The slide was still hanging up sometimes on the last 1/8" travel, even without a magazine inserted. Knowing a little about fitting 1911 barrels, I suspected the barrel/slide lockup was too sharp. Not being an experienced Glock guy, I'm guessing here, but I suspect I am right. So, some light stoning of the areas on the barrel hood as well as the inside upper edge of the slide ejection port, and it is working perfectly with manually racking the slide. See photo below.


I am fairly confident this will do the trick, and it's back to the range tomorrow morning for about 200 more break in rounds.

While I had it disassembled fully, I took the time to take the rail sections back to the bench vise and used a drill to ease parts of the pin holes that were giving me fits inserting the pins--extremely tight. With a CNC machined commercial AR-15 lower, the Lower Parts Kit normally fits easy-peasy, and as long as you've done one, the next several builds should be relatively easy. With these polymer kits, the holes do not line up perfectly and you cannot force a pin through a quarter moon sliver of metal in the hole, and you don't want to enlarge the holes in the polymer. So getting the rail sections properly pinned is going to take some easing of the holes in the rail sections, and/or grinding on them to improve fit. Pewtang.com has a great video on this for the rear rail section. Edit: You can see these little moon-slivers of metal in the holes in the first photo in post #2.

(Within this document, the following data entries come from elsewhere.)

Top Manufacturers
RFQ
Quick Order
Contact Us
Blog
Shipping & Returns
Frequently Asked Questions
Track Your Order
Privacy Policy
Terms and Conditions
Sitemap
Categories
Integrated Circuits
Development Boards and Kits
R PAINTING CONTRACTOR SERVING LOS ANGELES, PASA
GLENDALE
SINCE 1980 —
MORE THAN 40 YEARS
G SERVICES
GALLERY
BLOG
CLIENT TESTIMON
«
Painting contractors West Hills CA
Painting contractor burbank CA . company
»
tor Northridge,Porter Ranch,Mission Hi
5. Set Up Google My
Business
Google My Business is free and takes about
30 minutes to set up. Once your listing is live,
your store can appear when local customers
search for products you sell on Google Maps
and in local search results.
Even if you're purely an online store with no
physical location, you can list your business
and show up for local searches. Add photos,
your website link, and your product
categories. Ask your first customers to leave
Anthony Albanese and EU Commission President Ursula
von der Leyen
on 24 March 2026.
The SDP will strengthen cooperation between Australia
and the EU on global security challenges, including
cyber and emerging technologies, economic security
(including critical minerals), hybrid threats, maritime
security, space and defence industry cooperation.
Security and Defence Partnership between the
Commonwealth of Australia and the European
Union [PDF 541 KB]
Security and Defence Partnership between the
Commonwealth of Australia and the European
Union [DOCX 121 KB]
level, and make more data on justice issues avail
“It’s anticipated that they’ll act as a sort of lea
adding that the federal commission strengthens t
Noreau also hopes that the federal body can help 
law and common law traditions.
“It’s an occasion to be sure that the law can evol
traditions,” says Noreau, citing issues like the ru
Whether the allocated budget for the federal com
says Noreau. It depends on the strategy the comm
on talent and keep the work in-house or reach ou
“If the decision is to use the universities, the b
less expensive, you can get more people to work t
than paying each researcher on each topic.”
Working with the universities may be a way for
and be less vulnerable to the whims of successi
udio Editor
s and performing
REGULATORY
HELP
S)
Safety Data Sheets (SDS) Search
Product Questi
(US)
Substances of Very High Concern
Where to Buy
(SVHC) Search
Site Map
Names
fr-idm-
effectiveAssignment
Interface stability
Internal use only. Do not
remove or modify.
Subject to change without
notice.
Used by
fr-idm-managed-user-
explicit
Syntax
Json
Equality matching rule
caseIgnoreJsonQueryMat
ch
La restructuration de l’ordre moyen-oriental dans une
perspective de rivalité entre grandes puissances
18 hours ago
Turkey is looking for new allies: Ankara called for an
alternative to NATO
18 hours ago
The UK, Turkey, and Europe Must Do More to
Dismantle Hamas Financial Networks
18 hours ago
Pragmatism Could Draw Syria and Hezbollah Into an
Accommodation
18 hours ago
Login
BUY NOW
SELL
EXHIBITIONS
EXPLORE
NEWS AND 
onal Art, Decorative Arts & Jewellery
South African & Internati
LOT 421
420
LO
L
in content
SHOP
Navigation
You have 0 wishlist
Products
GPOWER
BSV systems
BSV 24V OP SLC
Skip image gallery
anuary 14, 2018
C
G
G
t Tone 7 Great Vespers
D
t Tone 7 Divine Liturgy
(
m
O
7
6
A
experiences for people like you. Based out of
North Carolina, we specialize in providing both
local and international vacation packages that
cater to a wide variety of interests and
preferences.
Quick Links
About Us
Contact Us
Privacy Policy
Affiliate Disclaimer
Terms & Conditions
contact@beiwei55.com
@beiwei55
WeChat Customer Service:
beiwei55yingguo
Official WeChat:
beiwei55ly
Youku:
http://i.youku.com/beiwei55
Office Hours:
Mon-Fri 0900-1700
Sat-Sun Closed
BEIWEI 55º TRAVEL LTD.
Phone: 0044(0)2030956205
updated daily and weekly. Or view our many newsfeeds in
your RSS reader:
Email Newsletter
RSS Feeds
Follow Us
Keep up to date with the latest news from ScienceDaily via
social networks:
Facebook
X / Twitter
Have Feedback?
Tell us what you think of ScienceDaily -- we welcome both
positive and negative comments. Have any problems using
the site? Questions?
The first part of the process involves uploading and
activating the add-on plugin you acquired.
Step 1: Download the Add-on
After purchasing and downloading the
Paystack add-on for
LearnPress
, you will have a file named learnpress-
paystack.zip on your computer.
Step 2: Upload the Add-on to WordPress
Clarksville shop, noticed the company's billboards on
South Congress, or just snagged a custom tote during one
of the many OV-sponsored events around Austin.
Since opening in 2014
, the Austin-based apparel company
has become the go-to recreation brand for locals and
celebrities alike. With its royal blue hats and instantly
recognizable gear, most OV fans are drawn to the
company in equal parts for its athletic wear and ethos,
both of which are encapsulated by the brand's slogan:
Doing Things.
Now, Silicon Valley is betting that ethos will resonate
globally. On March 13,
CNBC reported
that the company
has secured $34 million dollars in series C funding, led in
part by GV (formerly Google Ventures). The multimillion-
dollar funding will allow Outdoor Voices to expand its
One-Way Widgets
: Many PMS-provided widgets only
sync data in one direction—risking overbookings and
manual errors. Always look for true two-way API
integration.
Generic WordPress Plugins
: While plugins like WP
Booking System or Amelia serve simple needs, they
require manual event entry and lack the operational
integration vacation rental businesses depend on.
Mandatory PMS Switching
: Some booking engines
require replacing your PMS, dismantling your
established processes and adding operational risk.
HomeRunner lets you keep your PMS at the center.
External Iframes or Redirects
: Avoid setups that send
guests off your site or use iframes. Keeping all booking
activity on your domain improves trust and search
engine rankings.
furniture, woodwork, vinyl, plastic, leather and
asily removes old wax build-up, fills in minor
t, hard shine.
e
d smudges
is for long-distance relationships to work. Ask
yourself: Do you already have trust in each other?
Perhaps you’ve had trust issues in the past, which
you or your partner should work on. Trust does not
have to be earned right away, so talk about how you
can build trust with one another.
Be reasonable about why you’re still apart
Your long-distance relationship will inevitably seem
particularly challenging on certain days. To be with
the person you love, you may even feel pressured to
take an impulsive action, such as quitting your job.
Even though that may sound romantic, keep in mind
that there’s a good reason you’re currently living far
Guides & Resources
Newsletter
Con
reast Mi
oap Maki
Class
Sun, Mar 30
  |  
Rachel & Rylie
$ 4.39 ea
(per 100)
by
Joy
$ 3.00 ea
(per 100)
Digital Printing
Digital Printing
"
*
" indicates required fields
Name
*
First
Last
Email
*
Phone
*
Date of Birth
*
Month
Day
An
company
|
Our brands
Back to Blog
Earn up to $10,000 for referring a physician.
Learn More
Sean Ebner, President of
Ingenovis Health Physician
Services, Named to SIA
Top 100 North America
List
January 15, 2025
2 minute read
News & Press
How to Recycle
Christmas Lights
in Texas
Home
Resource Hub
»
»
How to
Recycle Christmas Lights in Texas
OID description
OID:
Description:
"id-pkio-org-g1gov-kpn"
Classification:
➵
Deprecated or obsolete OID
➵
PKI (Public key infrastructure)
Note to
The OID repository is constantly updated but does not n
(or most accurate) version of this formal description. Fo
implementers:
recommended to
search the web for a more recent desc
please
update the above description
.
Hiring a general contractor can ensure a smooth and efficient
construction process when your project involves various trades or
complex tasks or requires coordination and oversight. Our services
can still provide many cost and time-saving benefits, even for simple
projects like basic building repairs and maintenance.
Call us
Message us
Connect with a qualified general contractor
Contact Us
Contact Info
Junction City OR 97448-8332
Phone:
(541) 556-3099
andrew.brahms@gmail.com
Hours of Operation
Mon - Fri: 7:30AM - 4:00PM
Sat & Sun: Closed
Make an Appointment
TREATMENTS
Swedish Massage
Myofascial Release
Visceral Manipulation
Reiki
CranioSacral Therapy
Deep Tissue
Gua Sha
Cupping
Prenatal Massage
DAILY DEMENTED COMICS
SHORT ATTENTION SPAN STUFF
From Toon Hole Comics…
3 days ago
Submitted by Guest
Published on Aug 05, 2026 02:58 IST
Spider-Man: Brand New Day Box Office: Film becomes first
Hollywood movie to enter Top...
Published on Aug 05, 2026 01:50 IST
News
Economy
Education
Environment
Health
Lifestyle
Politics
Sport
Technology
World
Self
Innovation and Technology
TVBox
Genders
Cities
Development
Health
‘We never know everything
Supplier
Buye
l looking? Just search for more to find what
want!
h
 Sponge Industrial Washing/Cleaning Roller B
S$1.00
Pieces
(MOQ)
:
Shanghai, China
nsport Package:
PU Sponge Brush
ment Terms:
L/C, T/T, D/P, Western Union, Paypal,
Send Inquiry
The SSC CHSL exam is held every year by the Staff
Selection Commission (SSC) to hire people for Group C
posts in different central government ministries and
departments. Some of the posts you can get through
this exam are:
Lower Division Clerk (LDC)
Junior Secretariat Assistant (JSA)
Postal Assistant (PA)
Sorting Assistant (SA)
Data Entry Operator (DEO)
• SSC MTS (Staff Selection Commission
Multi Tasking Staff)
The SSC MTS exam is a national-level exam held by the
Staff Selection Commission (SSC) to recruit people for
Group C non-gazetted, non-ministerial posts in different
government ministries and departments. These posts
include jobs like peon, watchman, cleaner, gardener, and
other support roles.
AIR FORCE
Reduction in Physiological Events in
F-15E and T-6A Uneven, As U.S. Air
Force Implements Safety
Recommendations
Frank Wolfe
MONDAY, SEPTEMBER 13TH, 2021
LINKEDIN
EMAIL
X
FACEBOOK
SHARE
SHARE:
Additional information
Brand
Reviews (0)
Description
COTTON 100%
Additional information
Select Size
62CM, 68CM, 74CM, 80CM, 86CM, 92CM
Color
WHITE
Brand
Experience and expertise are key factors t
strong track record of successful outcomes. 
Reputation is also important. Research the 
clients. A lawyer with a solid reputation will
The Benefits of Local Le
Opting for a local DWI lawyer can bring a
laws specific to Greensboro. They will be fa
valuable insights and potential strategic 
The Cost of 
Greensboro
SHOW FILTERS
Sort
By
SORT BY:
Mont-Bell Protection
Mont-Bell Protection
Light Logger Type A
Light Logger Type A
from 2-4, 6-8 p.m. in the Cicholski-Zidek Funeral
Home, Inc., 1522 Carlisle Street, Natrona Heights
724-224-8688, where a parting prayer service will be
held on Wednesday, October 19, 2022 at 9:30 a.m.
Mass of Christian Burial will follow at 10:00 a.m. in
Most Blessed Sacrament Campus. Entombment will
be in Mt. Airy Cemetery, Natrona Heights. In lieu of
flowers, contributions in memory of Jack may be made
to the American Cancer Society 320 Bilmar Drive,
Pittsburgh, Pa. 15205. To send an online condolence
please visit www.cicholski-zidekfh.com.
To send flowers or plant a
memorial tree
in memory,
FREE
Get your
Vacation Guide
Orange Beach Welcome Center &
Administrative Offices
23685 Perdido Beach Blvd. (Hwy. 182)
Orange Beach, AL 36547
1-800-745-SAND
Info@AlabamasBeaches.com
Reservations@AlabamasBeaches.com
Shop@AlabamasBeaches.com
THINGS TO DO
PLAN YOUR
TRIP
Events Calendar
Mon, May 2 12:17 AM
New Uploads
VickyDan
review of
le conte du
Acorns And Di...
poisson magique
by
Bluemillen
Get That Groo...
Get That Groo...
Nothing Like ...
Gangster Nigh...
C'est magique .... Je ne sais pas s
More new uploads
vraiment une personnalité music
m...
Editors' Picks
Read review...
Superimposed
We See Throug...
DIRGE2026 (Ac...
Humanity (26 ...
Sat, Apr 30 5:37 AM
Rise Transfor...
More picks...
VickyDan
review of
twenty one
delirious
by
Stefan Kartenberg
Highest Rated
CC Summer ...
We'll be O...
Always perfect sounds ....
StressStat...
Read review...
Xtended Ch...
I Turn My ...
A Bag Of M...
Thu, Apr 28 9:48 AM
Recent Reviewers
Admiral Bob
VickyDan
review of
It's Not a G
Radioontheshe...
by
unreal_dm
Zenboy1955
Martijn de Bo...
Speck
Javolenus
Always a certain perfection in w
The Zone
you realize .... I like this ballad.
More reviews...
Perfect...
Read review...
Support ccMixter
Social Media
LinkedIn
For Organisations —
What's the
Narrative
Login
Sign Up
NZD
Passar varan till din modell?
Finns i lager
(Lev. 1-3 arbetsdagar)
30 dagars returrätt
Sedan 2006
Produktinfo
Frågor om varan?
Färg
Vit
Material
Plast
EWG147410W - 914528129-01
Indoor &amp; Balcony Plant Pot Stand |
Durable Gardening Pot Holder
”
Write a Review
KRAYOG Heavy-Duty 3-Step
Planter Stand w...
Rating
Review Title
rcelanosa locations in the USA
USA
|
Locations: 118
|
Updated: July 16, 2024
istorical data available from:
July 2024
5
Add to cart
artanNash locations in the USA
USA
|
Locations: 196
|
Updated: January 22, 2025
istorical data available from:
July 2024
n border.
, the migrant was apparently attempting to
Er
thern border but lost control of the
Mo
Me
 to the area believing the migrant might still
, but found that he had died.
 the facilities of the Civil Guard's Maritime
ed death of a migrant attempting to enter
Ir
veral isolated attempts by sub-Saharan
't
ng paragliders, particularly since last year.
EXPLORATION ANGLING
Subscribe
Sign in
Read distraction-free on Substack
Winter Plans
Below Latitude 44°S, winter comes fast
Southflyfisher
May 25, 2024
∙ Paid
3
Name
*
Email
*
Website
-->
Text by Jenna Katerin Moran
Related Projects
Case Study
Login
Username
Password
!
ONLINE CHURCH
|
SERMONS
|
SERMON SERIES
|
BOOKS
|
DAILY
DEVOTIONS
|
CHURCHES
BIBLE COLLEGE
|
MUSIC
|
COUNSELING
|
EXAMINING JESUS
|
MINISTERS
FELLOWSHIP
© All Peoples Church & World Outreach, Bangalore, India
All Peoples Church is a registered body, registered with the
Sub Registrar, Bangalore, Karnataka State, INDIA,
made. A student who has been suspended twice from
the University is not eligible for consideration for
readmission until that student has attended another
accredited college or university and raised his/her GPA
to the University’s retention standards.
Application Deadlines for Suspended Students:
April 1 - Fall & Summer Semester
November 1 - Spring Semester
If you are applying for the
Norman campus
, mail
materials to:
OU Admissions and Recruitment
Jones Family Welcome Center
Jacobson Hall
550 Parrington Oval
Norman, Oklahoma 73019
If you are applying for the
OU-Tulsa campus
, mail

Overall, this build has still been a lot of fun, but it has not been as easy as some of the reviews will lead you to believe. I have about 4-5 solid hours into this so far, but it's shaping up nicely, I believe. I would not suggest just anyone attempt one of these. You should be handy with tools generally, have a lot of patience, and some home gunsmithing experience is a good thing to have because it helps you figure out where things are hung up, like my fitting that barrel hood to the ejection port.

Hopefully, I'll have a positive range report to post tomorrow. This build is for my brother, and I talked him into getting some Trijicon night sights, so that will be the last part of this project. By the way, it shoots pretty accurately, and right to POA for the current sights. More tomorrow.